Mahkemece; Taraflar arasındaki sözleşme içeriğine göre, davacıya ait Toros marka aracın 4.000 TL"ye sayıldığı ayrıca 4.000 TL peşinat verildiği, geriye kalan 5.000 TL için de davacı tarafından bono tanzim edilerek, davalıya teslim edildiği, tarafların karşılıklı olarak kendilerine ait araçların devrini yapmadıkları anlaşılmakla davanın kabulü ile, davacının ödediği 9.000 TL nin 05/07/2009 tarihinden itibaren yasal faizi ile birlikte davalıdan tahsiline karar verilmiş; hüküm davalı vekili tarafından süresinde temyiz edilmiştir.
Dava, 2918 sayılı yasanın 20/d maddesi hükmüne aykırı olarak yapılan araç satışına göre mülkiyeti verilmeyen araç için ödenen satış bedelinin tahsiline ilişkindir.
Trafik siciline kayıtlı araçların mülkiyetinin devrini öngören her türlü sözleşmelerin geçerliliği 2918 sayılı kanunun 20/d maddesi uyarınca resmi şekilde yapılmalarına bağlıdır. Burada sözü edilen resmi şekil, sözleşmenin noterde re"sen düzenleme şeklinde yapılmasıdır. Bu şekil şartı geçerlilik şartı olup, bu şekle uygun yapılmayan sözleşmeler baştan itibaren geçersizdir. Geçersiz sözleşmeler ise taraflar için hak ve borç doğurmazlar. Taraflar sadece ve ancak birbirlerine verdiklerini sebepsiz zenginleşme hukuksal nedenine dayalı olarak geri isteyebilirler. (HGK, 2003/4- 676 E. ve 2003/639 K.sayılı kararında açıklandığı gibi)
Somut olayda taraflar arasında yapılan satış sözleşmesi yukarıda açıklanan yasa maddeleri uyarınca geçersizdir.
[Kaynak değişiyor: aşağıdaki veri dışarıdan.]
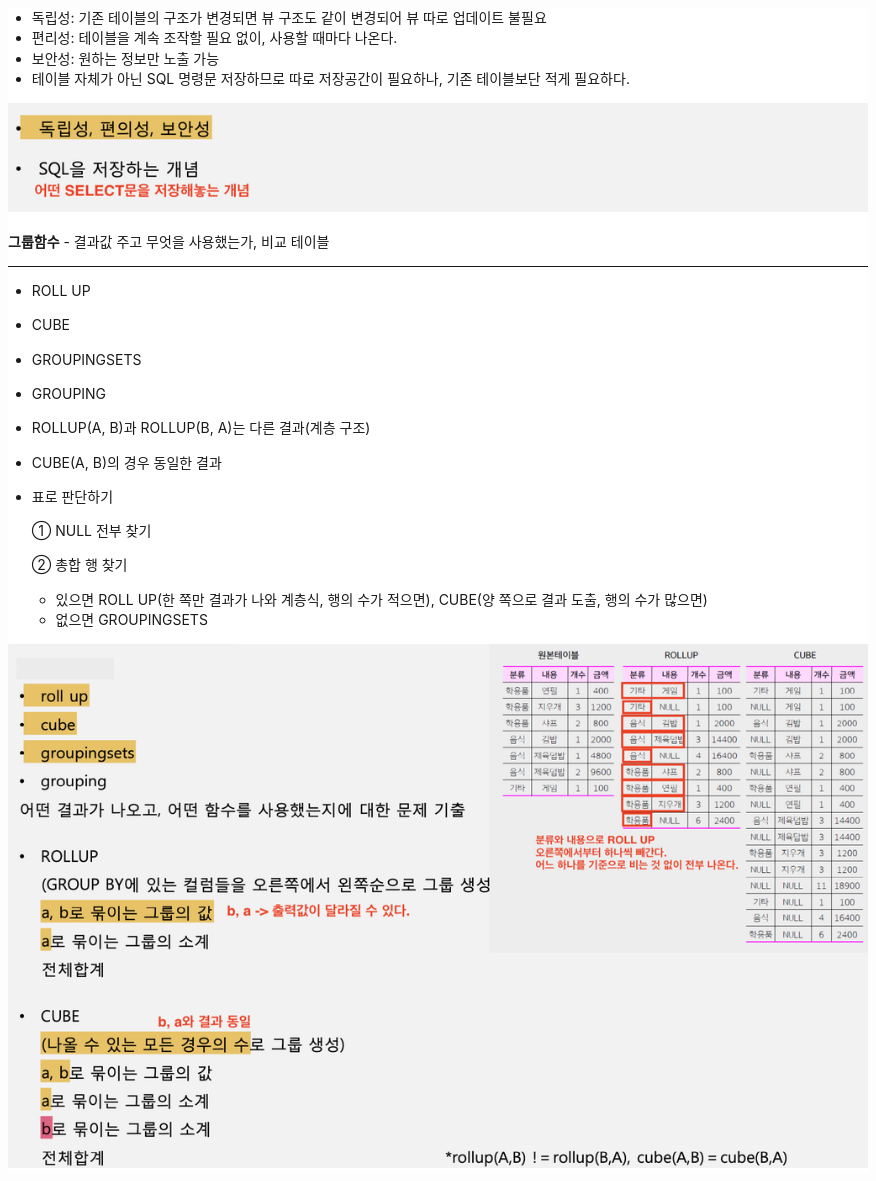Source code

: 
- 독립성: 기존 테이블의 구조가 변경되면 뷰 구조도 같이 변경되어 뷰 따로 업데이트 불필요
- 편리성: 테이블을 계속 조작할 필요 없이, 사용할 때마다 나온다.
- 보안성: 원하는 정보만 노출 가능
- 테이블 자체가 아닌 SQL 명령문 저장하므로 따로 저장공간이 필요하나, 기존 테이블보단 적게 필요하다.

![이미지](/assets/img/exam/sqld/summary/summary1(26).png)

**그룹함수** - 결과값 주고 무엇을 사용했는가, 비교 테이블

---

- ROLL UP
- CUBE
- GROUPINGSETS
- GROUPING
- ROLLUP(A, B)과 ROLLUP(B, A)는 다른 결과(계층 구조)
- CUBE(A, B)의 경우 동일한 결과
- 표로 판단하기
    
    ① NULL 전부 찾기
    
    ② 총합 행 찾기 
    
    - 있으면 ROLL UP(한 쪽만 결과가 나와 계층식, 행의 수가 적으면), CUBE(양 쪽으로 결과 도출, 행의 수가 많으면)
    - 없으면 GROUPINGSETS

![이미지](/assets/img/exam/sqld/summary/summary1(27).png)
Davacı, davalıdan satın aldığı aracın satış bedeline karşılık, kendine ait Toros marka aracının 4.000 TL ye sayılıp, iki aracın değeri arasındaki farkın sözleşme ile 9.000 TL olarak belirlendiğini ve davalıya toplamda 9.000 TL olacak şekilde 600 TL bedelli 15 adet bono düzenleyip verdiğini ve bonoların tamamını ödediğini ileri sürmüş ve iki araç arasındaki fark bedeli olarak ödenen 9.000,00 TL"nin davalıdan tahsilini istemiş, mahkemece, sözleşme içeriğine göre, davacıya ait Toros marka aracın 4.000 TL"ye sayıldığı ayrıca 4.000 TL peşinat verildiği, geriye kalan 5.000 TL için de davacı tarafından bono tanzim edilerek davalıya teslim edildiği belirtilerek, davacı tarafından ödendiği belirlenen 9.000 TL"nin iadesine karar verilmiştir.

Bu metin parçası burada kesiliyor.